__Dataset entries__.
======

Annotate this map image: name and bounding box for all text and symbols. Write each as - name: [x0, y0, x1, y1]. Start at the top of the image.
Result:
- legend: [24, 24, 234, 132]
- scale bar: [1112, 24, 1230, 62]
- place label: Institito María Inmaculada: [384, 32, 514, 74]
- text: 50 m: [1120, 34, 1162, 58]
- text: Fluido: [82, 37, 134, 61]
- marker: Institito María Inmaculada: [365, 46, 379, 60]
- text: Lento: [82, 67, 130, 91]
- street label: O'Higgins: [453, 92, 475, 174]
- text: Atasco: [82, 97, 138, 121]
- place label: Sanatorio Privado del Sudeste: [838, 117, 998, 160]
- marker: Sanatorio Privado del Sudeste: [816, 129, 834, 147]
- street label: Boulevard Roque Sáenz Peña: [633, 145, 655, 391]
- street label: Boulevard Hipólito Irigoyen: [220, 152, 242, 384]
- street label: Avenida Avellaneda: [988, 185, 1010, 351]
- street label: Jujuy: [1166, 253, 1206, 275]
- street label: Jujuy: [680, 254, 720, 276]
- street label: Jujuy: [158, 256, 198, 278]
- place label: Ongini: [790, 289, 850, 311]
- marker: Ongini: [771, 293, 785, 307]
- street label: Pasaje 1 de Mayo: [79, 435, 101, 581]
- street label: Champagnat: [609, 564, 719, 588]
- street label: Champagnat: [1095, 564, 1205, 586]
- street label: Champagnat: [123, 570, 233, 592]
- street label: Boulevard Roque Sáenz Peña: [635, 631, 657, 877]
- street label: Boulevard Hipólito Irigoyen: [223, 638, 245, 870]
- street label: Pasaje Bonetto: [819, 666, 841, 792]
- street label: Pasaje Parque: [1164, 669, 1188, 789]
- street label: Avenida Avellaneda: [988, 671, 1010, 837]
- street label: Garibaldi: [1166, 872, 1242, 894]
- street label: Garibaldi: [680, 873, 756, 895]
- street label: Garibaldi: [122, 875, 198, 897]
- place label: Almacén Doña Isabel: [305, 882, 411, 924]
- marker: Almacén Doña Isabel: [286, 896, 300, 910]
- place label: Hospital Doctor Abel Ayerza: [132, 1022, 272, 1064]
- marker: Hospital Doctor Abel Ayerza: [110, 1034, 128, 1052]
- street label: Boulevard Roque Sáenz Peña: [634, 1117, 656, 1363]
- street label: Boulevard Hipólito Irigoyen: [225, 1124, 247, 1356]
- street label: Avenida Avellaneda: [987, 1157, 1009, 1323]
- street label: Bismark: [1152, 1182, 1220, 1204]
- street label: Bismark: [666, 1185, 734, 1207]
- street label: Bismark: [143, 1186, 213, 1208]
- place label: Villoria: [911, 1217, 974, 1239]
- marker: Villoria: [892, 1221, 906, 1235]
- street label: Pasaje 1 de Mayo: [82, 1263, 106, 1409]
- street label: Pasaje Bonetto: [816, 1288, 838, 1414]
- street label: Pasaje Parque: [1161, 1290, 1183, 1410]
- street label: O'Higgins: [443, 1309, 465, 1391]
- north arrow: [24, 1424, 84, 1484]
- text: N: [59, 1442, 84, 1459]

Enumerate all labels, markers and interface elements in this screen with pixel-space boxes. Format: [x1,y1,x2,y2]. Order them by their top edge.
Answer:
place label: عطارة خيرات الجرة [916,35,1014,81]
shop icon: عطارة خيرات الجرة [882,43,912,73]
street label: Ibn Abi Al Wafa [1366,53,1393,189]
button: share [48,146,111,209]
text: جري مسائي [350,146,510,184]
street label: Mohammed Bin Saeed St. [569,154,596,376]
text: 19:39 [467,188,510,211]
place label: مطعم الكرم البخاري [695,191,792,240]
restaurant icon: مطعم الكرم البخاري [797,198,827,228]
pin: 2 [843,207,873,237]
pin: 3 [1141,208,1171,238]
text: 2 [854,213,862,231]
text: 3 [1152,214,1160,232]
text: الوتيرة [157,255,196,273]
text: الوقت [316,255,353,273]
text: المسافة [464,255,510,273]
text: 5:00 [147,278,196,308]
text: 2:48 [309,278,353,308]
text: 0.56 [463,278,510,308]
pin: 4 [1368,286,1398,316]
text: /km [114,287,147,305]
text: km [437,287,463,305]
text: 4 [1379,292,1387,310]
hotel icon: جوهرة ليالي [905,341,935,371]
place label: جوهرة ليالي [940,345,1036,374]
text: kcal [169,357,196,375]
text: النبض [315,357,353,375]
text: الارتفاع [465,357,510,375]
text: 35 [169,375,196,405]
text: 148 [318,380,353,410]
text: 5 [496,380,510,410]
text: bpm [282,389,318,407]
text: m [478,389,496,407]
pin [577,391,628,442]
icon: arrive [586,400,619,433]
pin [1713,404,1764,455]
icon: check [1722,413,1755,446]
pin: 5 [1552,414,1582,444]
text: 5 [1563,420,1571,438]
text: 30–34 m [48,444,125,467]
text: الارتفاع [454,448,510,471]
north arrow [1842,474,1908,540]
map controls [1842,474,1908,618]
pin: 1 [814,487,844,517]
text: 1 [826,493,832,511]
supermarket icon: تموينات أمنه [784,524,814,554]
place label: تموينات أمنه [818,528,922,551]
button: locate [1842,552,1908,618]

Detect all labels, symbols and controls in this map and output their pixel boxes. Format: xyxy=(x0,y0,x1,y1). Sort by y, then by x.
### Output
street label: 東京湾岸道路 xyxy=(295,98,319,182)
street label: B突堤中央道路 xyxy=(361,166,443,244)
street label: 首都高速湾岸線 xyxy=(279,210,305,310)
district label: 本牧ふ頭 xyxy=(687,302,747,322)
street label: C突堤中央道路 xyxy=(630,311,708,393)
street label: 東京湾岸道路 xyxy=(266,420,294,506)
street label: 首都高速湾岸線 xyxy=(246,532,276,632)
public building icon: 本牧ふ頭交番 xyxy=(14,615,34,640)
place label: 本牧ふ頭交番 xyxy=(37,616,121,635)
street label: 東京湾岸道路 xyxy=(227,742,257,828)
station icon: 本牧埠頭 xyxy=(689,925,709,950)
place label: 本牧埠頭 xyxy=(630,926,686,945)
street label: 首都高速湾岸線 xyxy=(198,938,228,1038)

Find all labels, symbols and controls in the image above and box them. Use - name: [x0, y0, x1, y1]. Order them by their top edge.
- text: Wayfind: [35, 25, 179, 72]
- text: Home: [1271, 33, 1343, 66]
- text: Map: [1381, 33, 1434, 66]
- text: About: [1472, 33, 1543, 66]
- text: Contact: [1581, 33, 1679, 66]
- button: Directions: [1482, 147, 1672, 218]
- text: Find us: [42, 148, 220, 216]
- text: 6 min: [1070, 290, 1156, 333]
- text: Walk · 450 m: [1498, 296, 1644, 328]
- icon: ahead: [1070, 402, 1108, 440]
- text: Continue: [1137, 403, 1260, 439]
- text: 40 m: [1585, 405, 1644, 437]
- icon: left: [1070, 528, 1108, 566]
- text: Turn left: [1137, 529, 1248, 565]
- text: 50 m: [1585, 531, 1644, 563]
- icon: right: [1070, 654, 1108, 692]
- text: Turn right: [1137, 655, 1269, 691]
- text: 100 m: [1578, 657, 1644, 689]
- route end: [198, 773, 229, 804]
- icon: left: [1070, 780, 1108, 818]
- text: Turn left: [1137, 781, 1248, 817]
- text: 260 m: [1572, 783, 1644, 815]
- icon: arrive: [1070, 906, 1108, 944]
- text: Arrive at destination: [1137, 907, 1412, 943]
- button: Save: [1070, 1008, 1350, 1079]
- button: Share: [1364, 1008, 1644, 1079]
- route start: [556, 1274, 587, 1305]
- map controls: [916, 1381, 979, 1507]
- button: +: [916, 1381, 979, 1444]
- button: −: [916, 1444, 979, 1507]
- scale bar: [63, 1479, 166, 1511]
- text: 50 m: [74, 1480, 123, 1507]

======

__WHAT IS REQUIRED__. Where does the word "right" occur in the records? Return every line that holds it.

__ANSWER SPACE__.
- icon: right: [1070, 654, 1108, 692]
- text: Turn right: [1137, 655, 1269, 691]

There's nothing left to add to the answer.